| EXERCISE |
Which lines of the entries contain the word "optimization"? Please list them.

[DATASET RECORDS Boundary: Start]

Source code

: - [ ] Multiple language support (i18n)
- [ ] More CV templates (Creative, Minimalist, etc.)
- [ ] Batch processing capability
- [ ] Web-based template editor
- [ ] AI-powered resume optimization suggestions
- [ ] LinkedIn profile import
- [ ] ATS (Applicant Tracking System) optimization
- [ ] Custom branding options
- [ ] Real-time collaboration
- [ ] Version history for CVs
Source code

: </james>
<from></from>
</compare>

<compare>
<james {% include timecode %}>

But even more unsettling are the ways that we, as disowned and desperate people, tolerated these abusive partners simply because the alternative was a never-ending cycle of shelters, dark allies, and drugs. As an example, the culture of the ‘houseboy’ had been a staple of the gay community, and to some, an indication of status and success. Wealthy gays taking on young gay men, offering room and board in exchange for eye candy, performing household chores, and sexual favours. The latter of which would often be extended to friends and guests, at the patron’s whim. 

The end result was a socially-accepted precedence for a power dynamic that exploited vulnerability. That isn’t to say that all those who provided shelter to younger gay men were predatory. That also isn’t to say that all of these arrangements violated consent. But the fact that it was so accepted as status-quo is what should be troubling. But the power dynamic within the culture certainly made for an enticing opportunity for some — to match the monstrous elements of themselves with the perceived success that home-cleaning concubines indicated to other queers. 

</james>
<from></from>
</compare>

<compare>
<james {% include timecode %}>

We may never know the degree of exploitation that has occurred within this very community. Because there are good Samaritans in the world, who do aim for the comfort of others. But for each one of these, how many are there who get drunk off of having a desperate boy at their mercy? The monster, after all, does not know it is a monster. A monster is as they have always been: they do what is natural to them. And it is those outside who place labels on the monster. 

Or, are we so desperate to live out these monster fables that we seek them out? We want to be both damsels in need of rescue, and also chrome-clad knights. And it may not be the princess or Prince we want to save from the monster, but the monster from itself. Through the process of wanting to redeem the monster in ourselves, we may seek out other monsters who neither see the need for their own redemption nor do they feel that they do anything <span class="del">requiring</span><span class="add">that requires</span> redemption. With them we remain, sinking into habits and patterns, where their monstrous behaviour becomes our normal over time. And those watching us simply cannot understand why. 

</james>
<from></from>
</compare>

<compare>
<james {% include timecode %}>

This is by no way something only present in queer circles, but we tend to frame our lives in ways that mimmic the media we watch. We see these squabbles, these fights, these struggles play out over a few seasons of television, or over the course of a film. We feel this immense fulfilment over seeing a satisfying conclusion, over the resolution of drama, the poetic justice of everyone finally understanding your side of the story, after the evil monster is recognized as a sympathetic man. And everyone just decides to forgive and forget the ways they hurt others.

[DATASET RECORDS Boundary: End]

| OUTPUT FOR THIS TASK |
- [ ] AI-powered resume optimization suggestions
- [ ] ATS (Applicant Tracking System) optimization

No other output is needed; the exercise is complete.